The multi‑patient studies integrated data from two independent cohorts. In the first study, five genes reached statistical significance in ASD2019, including XRN2, while the second study provided corroborative evidence, albeit with replication limited to other family members. The substantial sample sizes and stringent p‑value thresholds underscore the reliability of these associations (PMID:37790478, PMID:37292933).

Genetic evidence for XRN2 is supported not only by association statistics but also by its inclusion in gene‑based tests that leveraged adaptive methodologies. These analyses, applied to thousands of cases and controls, strengthen the argument for XRN2’s involvement in ASD. Despite the absence of individually reported coding variants in these datasets, the aggregate statistical evidence fulfills the criteria for a significant genetic contribution.

Functional experiments further substantiate the role of XRN2 in neurodevelopment. A high‑throughput siRNA screening study focusing on RNA decay pathways highlighted XRN2’s interactions within a network critical for RNA metabolism. These findings provide biological plausibility by linking impaired RNA degradation, a process essential to neuronal function and development, with ASD pathogenesis (PMID:34541468).

Together, the genetic and functional data converge to support a strong association between XRN2 and autism spectrum disorder. While the evidence derives primarily from large‐scale association studies, functional assessments validate the gene’s biological role and potential mechanistic impact on neuronal pathways. This integrated approach enhances the diagnostic plausibility of XRN2 alterations in ASD, despite the lack of discrete variant-level data.
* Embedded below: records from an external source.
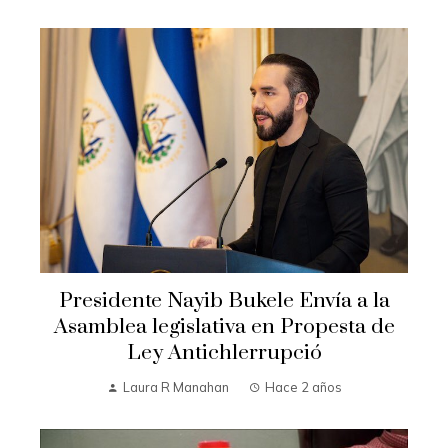
Presidente Nayib Bukele Envía a la
Asamblea legislativa en Propesta de
Ley Antichlerrupció
Laura R Manahan
Hace 2 años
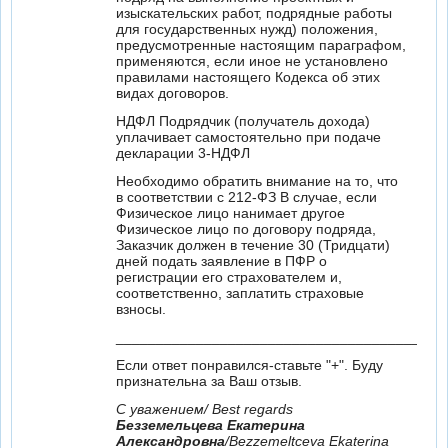
изыскательских работ, подрядные работы
для государственных нужд) положения,
предусмотренные настоящим параграфом,
применяются, если иное не установлено
правилами настоящего Кодекса об этих
видах договоров.
НДФЛ Подрядчик (получатель дохода)
уплачивает самостоятельно при подаче
декларации 3-НДФЛ
Необходимо обратить внимание на то, что
в соответствии с 212-ФЗ В случае, если
Физическое лицо нанимает другое
Физическое лицо по договору подряда,
Заказчик должен в течение 30 (Тридцати)
дней подать заявление в ПФР о
регистрации его страхователем и,
соответственно, заплатить страховые
взносы.
_________________________________________
Если ответ понравился-ставьте "+". Буду
признательна за Ваш отзыв.
С уважением/ Best regards
Безземельцева Екатерина
Александровна
/Bezzemeltceva Ekaterina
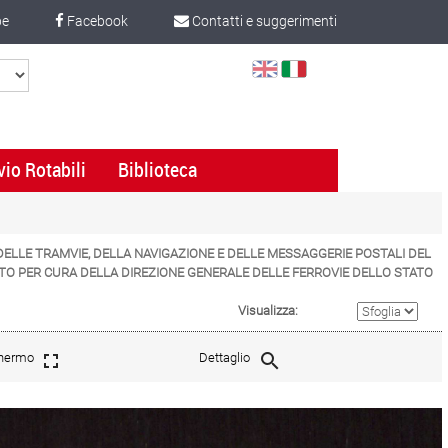
be
Facebook
Contatti e suggerimenti
Select
Language
vio Rotabili
Biblioteca
E, DELLE TRAMVIE, DELLA NAVIGAZIONE E DELLE MESSAGGERIE POSTALI DEL
ATO PER CURA DELLA DIREZIONE GENERALE DELLE FERROVIE DELLO STATO
Visualizza:
chermo
Dettaglio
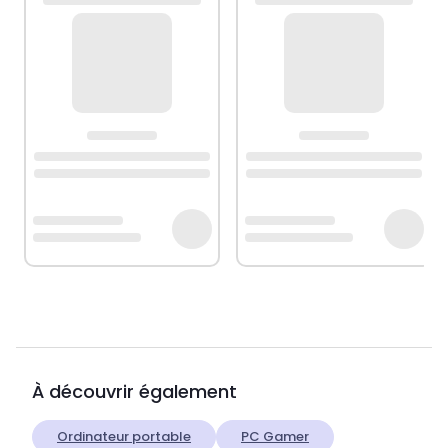
À découvrir également
Ordinateur portable
PC Gamer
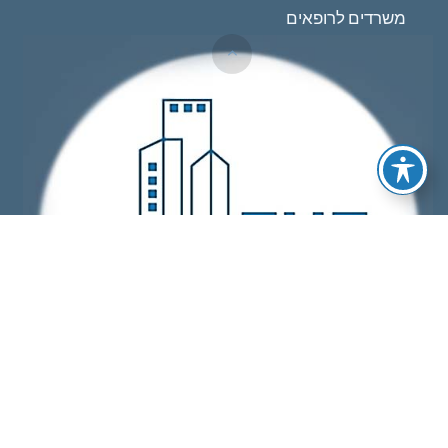
משרדים לרופאים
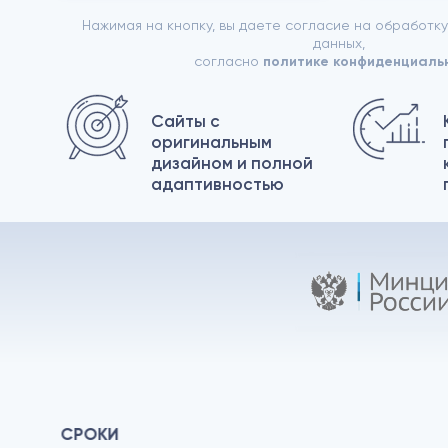
Нажимая на кнопку, вы даете согласие на обработк
данных,
согласно
политике конфиденциаль
Сайты с
оригинальным
дизайном и полной
адаптивностью
СРОКИ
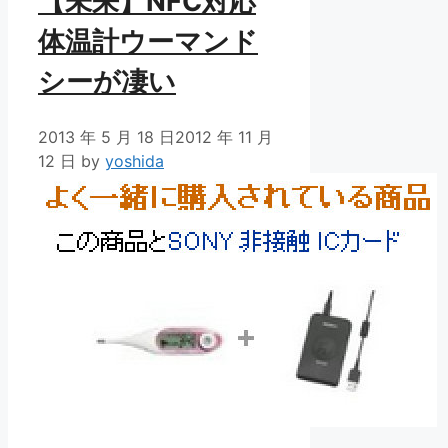
【未来】NFC対応
体温計ウーマンド
シーが凄い
2013 年 5 月 18 日
2012 年 11 月
12 日
by
yoshida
Key take‑home sentence: The multi‑omics genetic associations coupled with supportive functional data advocate for the clinical utility of evaluating XRN2 in the diagnostic assessment of autism spectrum disorder.

References

  • Research Square • 2023 • SOX7: Novel Autistic Gene Identified by Analysis of Multi‑Omics Data PMID:37790478
  • bioRxiv • 2025 • SOX7: Autism Associated Gene Identified by Analysis of Multi‑Omics Data PMID:37292933
  • iScience • 2021 • Landscape of functional interactions of human processive ribonucleases revealed by high‑throughput siRNA screenings PMID:34541468

Evidence Based Scoring (AI generated)

Gene–Disease Association

Strong

Large multi‑patient studies demonstrated genome‑wide significant association for XRN2 (p = 7.73×10⁻⁹ in a cohort of 18,382 cases [PMID:37790478]), supporting its role in ASD through robust statistical evidence.

Genetic Evidence

Strong

Gene‑based association analyses across extensive GWAS datasets implicate XRN2, reaching genome‑wide significance and confirming its contribution as part of a polygenic risk architecture in ASD.

Functional Evidence

Moderate

Functional screening studies have shown that XRN2 participates in RNA decay pathways critical for neuronal development, lending biological plausibility to its association with ASD.